Anyone who has recently reviewed the schedules of a few Monsignor Martin High School Athletic Association football teams noticed there are three regular-season games slated for New Era Field.
While giving football players a chance to experience what it's like to play at an NFL stadium is a reason it's not the only one.
The games at the home of the Buffalo Bills are part of a multi-year agreement between the private schools league and Pegula Sports and Entertainment to carry live broadcasts of several games involving MMHSAA teams on MSG Network and OneBuffalo.com. PSE plans to air four games this season, according to a deal announced Thursday on the John Murphy Show.
The first game PSE will broadcast is the 7 p.m. Sept. 16 clash between St. Joe's and longtime state power Aquinas of Rochester. The last will be the Monsignor Martin championship game at 2 p.m. Nov. 18. Inside the Bills' Chris Brown, a former radio voice of University at Buffalo football, will handle play-by-play duties, with John Murphy Show co-host and ex-Bills receiver Donald Jones serving as analyst.
The series of games are being presented by DENT Concussion Center.
"It's an outstanding opportunity for all our schools and will increase the exposure of our athletes who are playing football this season," said Monsignor Martin Executive Director Pete Schneider.
Other games that will be broadcast by PSE are the annual Canisius versus St. Joe's rivalry game, which is slated for 7 p.m. Sept. 22, and the Oct. 19 Thursday night clash between St. Francis and Canisius -- a rematch of the past two Monsignor Martin championship games.
The deal gives league teams an opportunity to expose more than their football programs to those who watch the games. It's also a chance to attract potential future students to their respective schools.
"It's a good deal for the league" said Jim Mauro, Canisius High School's athletic director. "It gives all the schools visibility. … It's advertising you probably don't have budget dollars for. I don't know if we would just buy [a 30-second commercial] spot. Now you have your football team there and you can produce some spots that will run during the game."
This isn't the first time the Pegulas have shown an interest in scholastic sports, as HarborCenter enters its third year as host of the New York State Public High Schools Athletic Association boys ice hockey final four. It may not be the last either.
"It's a natural progression of our programming," said Mark Preisler, executive vice president of media and content for Pegula Sports Entertainment. "Our goal when we made the deal with MSG was to not just give our teams exposure but find new ways to put on what we find is beneficial programming to the viewers in Western New York. High school sports is the next progression.
"This is our first step into high school sports. Our goal is to continue expanding into high school sports, not just in the Monsignor Martin but across Western New York."
Advance tickets can be purchased at the schools of the participants. They also can be bought on game day at the Bills' ticket office.

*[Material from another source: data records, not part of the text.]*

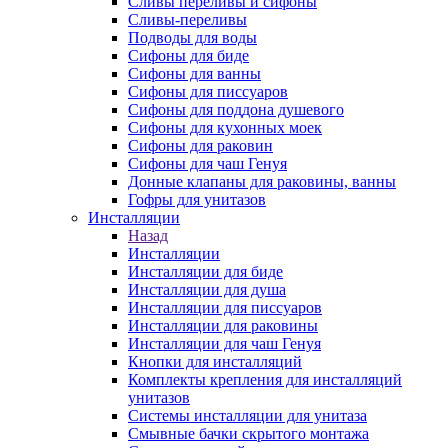
Сливы переливы и сифоны
Сливы-переливы
Подводы для воды
Сифоны для биде
Сифоны для ванны
Сифоны для писсуаров
Сифоны для поддона душевого
Сифоны для кухонных моек
Сифоны для раковин
Сифоны для чаш Генуя
Донные клапаны для раковины, ванны
Гофры для унитазов
Инсталляции
Назад
Инсталляции
Инсталляции для биде
Инсталляции для душа
Инсталляции для писсуаров
Инсталляции для раковины
Инсталляции для чаш Генуя
Кнопки для инсталляций
Комплекты крепления для инсталляций
унитазов
Системы инсталляции для унитаза
Смывные бачки скрытого монтажа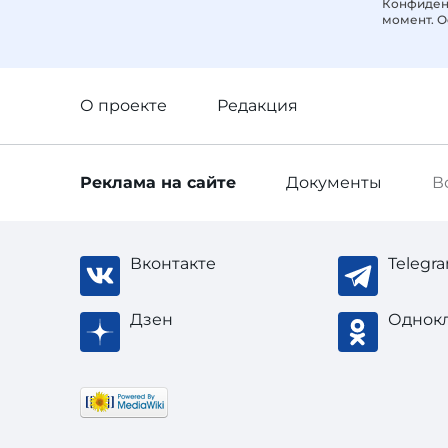
Конфиденц
момент. О
О проекте
Редакция
Реклама
на сайте
Документы
В
Вконтакте
Telegr
Дзен
Однок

St. Joe's announced tickets for next week's game against Aquinas will be on sale at the concession stand at Robert T. Scott Complex during the Marauders'4:30 p.m. home opener against Cardinal O'Hara.
The deal between PSE and the Monsignor Martin High School Athletic Association means a mini cornucopia of local scholastic football will be televised or streamed online. Spectrum Cable is airing several Friday night games each week on its various platforms (Spectrum News Channel and online) during the regular season.
"To me it's a tremendous boost for Western New York high school football and the ability for those kids to get recognized," said local football guru and Greater Buffalo Sports Hall of Fame member Dick Gallagher. "I think it's a tremendous complement to the quality of football in Western New York. ... The more coverage the better it is for those kids.
"When you look at the number of games being televised this year as opposed to past years it's incredible. It provides more credibility to the kids playing football in Western New York."